Die Scheidung mittels der Absicht | Sh. Muhammad ad-Dadaw

Moderator: Scheich, kann die Scheidung nur durch die Absicht allein gültig sein? Man beabsichtigt mit dem Herzen sich von der Ehefrau zu scheiden, ohne dabei etwas auszusprechen.

Scheich Muhammad al-Hassan al-Dadaw: Nein, eine solche Scheidung ist ungültig. Denn die Absicht ist eine Tat des Herzens. Solche Taten haben keine Auswirkungen auf Verträge.
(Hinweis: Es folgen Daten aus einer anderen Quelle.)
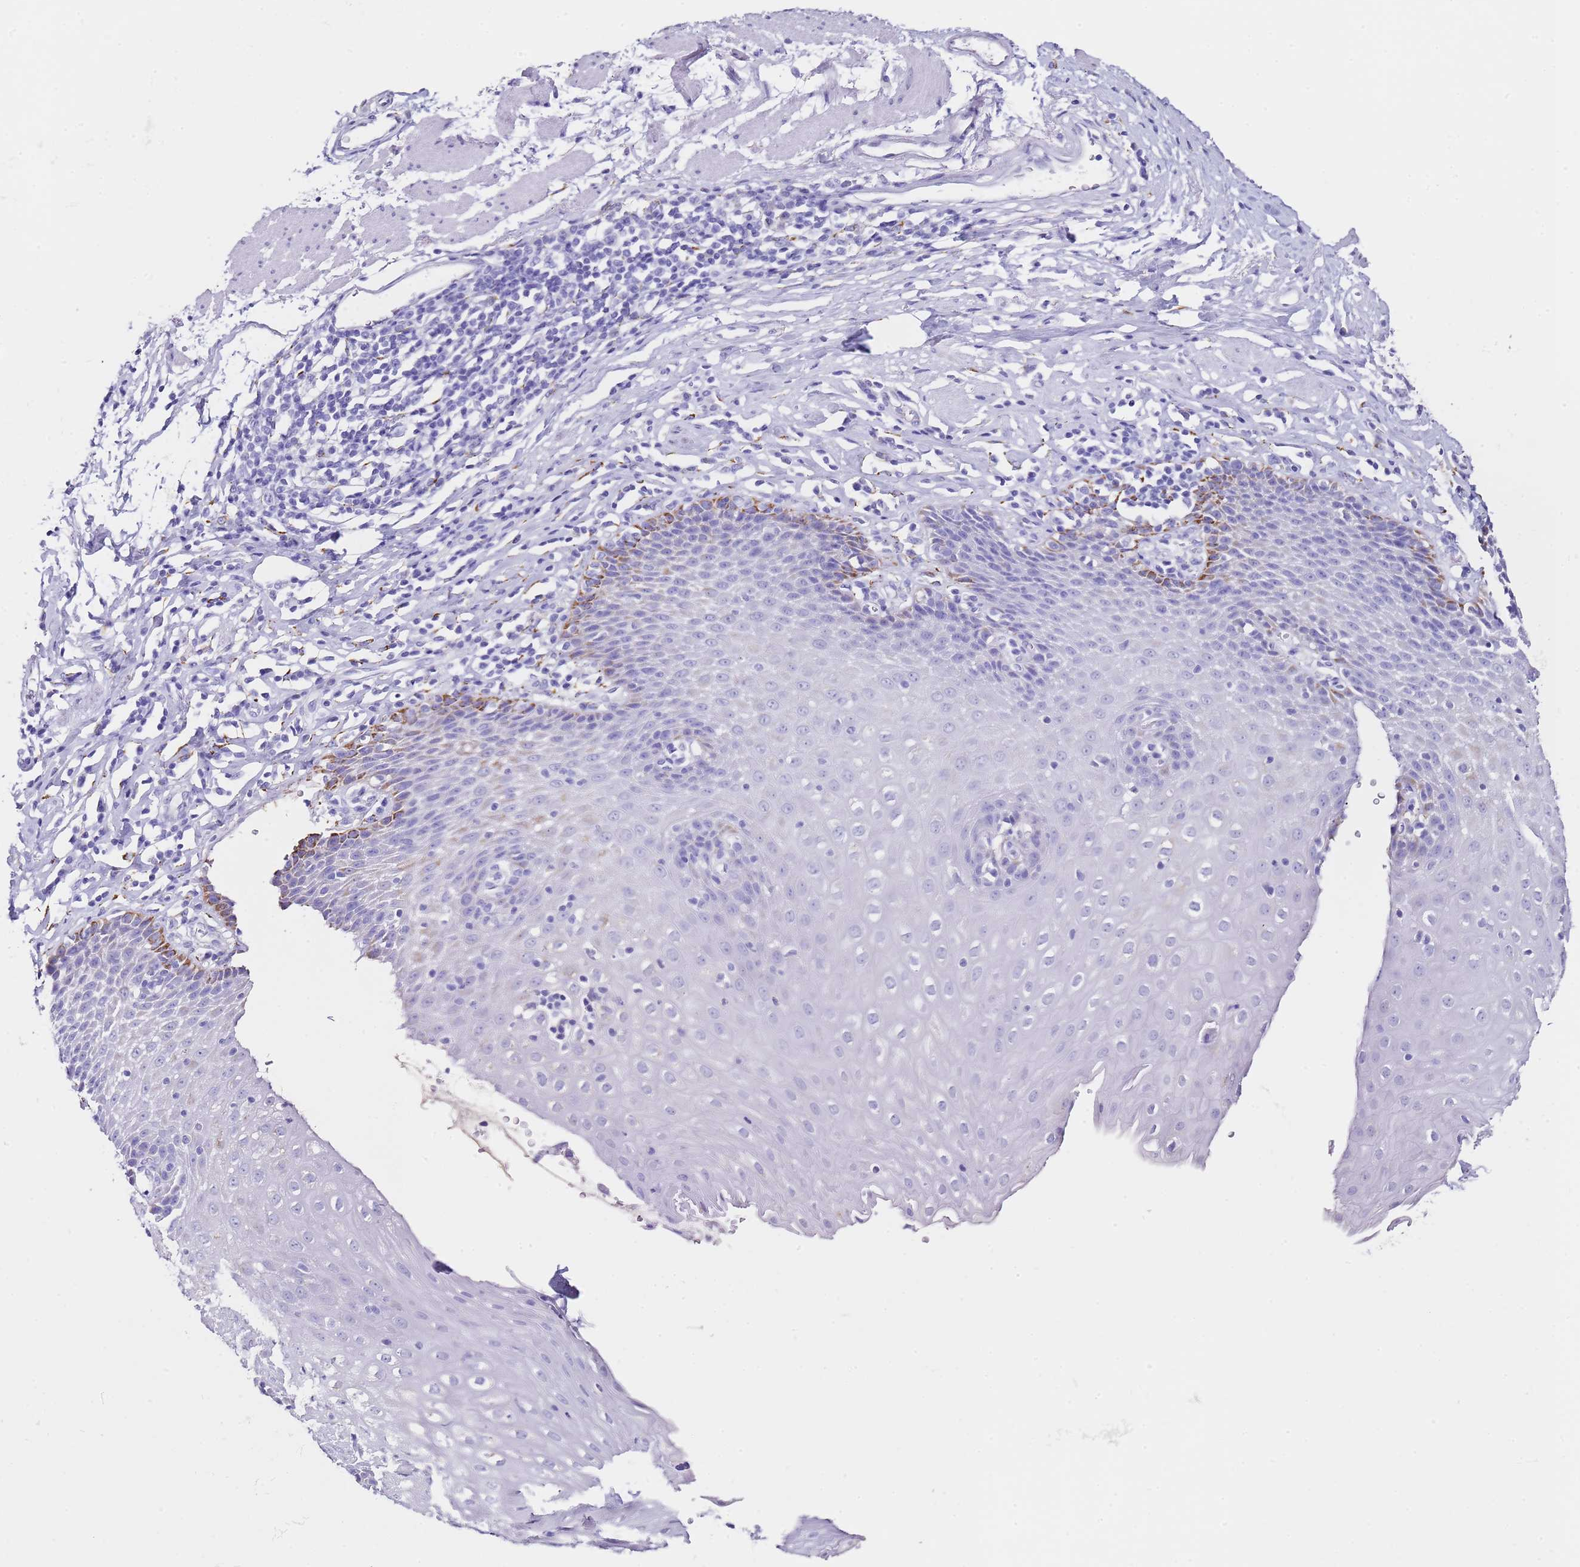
{"staining": {"intensity": "moderate", "quantity": "<25%", "location": "cytoplasmic/membranous"}, "tissue": "esophagus", "cell_type": "Squamous epithelial cells", "image_type": "normal", "snomed": [{"axis": "morphology", "description": "Normal tissue, NOS"}, {"axis": "topography", "description": "Esophagus"}], "caption": "The micrograph demonstrates staining of benign esophagus, revealing moderate cytoplasmic/membranous protein expression (brown color) within squamous epithelial cells.", "gene": "PTBP2", "patient": {"sex": "female", "age": 61}}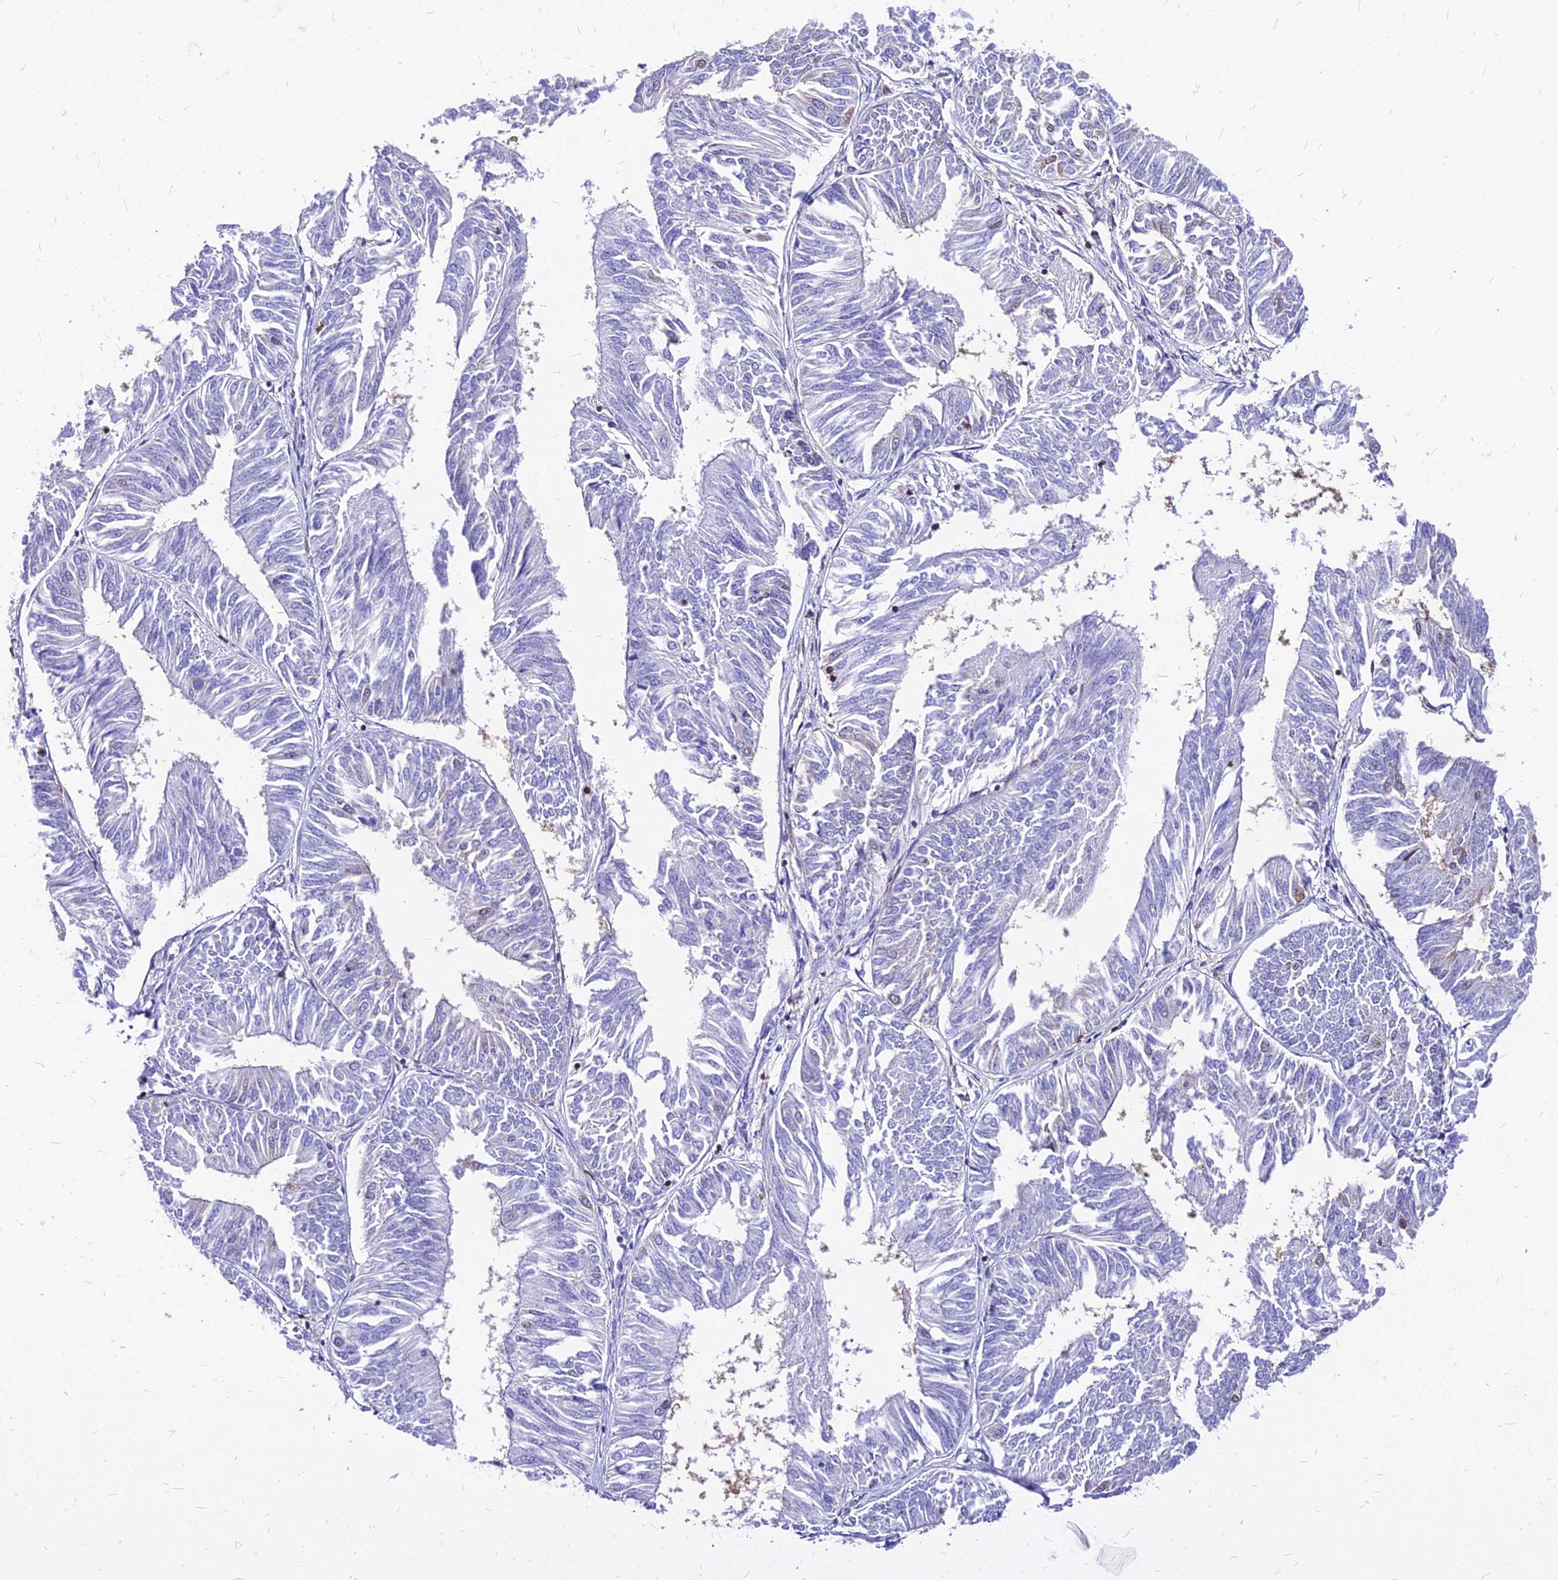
{"staining": {"intensity": "negative", "quantity": "none", "location": "none"}, "tissue": "endometrial cancer", "cell_type": "Tumor cells", "image_type": "cancer", "snomed": [{"axis": "morphology", "description": "Adenocarcinoma, NOS"}, {"axis": "topography", "description": "Endometrium"}], "caption": "This is a image of immunohistochemistry (IHC) staining of endometrial cancer (adenocarcinoma), which shows no staining in tumor cells.", "gene": "PAXX", "patient": {"sex": "female", "age": 58}}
Verträge setzen nämlich zwei Parteien voraus und die abgegebene Erklärung muss die andere Partei erreichen.

Moderator: Allah sagte doch: „…Und ob ihr offenlegt, was in euch selbst ist, oder es verbergt, Allah wird euch dafür zur Rechenschaft ziehen…“ (2:284)

Dadaw: Dieser Koranvers wurde abrogiert (aufgehoben).

Moderator: Wodurch?

Dadaw: Durch den darauffolgenden Teil. Als sie „Wir hören und gehorchen“ sagten, offenbarte Allah : „Allah erlegt keiner Seele mehr auf, als sie zu leisten vermag. Ihr kommt (nur) zu, was sie verdient hat, und angelastet wird ihr (nur), was sie verdient hat.“ (2:285–286)

Moderator: Was nicht abrogiert wurde, ist der Hadith (des Propheten ﷺ):

إِنَّ اللَّهَ تَجَاوَزَ عَنْ أُمَّتِي كُلَّ شَىْءٍ حَدَّثَتْ بِهِ أَنْفُسَهَا مَا لَمْ تَكَلَّمْ بِهِ أَوْ تَعْمَلْ

„Allah sieht von meiner Umma von dem ab, was sie (die Menschen) in ihren Gedanken haben, solange sie hiervon nichts aussprechen oder in die Tat umsetzen.“[1]

Dadaw: Allah sieht also hiervon ab.

Moderator: Das heißt, der Scheidungsausspruch ist ungültig?

Dadaw: Genau.

Moderator: Ibn Qudāma sagte:

الطلاق لا يقع إلا بلفظ فلو نواه بقلبه من غير لفظ لم يقع في قول عامة أهل العلم

„Die Scheidung ist nur durch Ausspruch gültig. Wenn er (der Mann) sie mittels seines Herzens beabsichtigt, so sieht ihn die Allgemeinheit der Leute des Wissens als ungültig an.“[2]

Dadaw: Genau, entscheidend sind die entsprechenden Worte mit der Absicht zusammen.

Moderator: Was ist eure Meinung, Scheich, über das Stehenbleiben in dieser Angelegenheit, so wie es Ibn Sīrīn tat? Er wurde von jemanden, der mittels seines Herzens eine Scheidung beabsichtigte, gefragt. So sagte er: „Wusste es denn Allah nicht?“ „Doch“, antwortete der Fragesteller. „So werde ich hierzu nichts sagen“, entgegnete Ibn Sīrīn.[3]

Dadaw: Dies ist jedoch nicht bindend. Denn es würde ja dann heißen, dass all die Einflüsterungen des Menschen, seien sie Unglaube, Ungehorsam, Schändliches etc., auch Gültigkeit besäßen. Dies ist jedoch nicht der Fall.

[1] Sahih al-Buchārī, Kapitel 68, Hadithnr. 5269; Sahih Muslim, Kapitel 1, Hadithnr. 127; Sunan Abī Dāwūd, Kapitel 13, Hadithnr. 2209; Jāmiʿ al-Tirmiḏī, Kapitel 13, Hadithnr. 1183; Sunan al-Nasāʾī, Kapitel 27, Hadithnr. 3433 ff.

[2] Al-Maqdisī, Al-Muġnī, Band 10, Seite 355, Edition: Dār ʿĀlam al-Kutub.

[3] Al-Jauzīya, Zād al-maʿād fī hadī ḫair al-ʿibād, Seite 815, Edition: Muʾassasat al-Risāla.